--- GIVEN INFORMATION ---

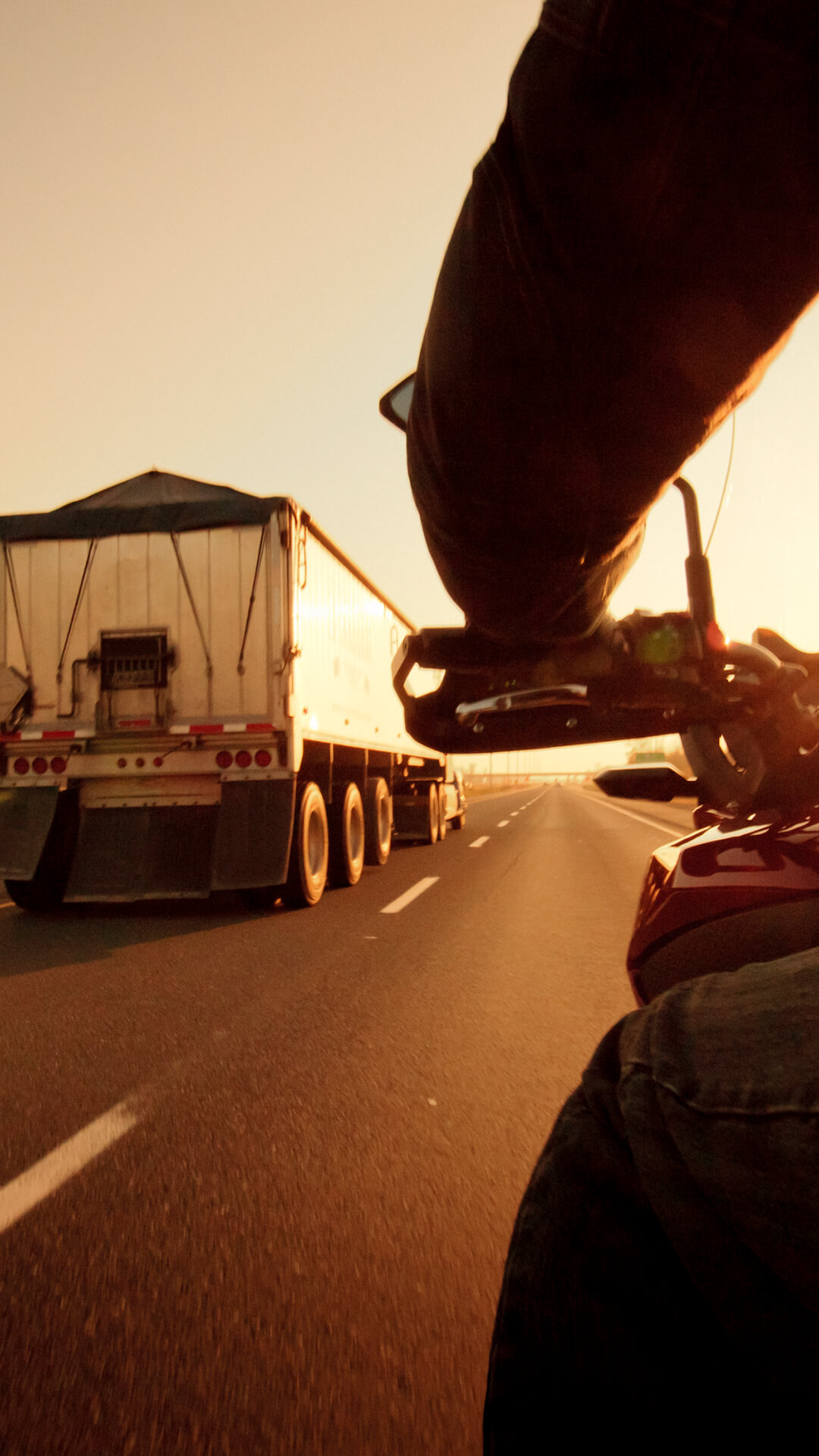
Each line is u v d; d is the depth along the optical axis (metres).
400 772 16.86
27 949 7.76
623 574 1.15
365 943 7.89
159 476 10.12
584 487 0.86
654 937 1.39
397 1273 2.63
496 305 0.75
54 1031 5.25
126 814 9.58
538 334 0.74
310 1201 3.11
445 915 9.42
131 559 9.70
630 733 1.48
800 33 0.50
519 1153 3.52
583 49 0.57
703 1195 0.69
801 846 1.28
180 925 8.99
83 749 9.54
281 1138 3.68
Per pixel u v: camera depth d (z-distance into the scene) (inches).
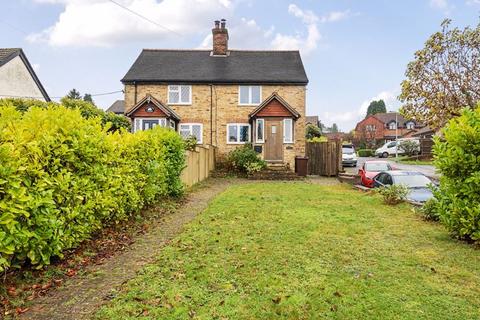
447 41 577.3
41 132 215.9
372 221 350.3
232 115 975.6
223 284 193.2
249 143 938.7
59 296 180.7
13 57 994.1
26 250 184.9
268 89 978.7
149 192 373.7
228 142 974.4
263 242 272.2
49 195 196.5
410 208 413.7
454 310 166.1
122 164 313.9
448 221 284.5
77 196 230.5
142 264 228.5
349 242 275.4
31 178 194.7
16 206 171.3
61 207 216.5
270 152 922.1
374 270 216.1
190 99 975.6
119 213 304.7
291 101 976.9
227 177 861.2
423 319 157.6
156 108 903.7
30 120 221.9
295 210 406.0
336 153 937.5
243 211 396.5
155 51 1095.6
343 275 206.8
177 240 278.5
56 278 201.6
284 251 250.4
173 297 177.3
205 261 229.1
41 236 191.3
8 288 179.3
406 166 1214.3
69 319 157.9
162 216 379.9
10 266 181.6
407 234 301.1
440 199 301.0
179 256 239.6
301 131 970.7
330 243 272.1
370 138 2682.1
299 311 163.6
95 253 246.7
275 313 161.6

---

For the records above, count the lines holding the word "depth" and give only that number.

## ANSWER TO THIS EXERCISE
2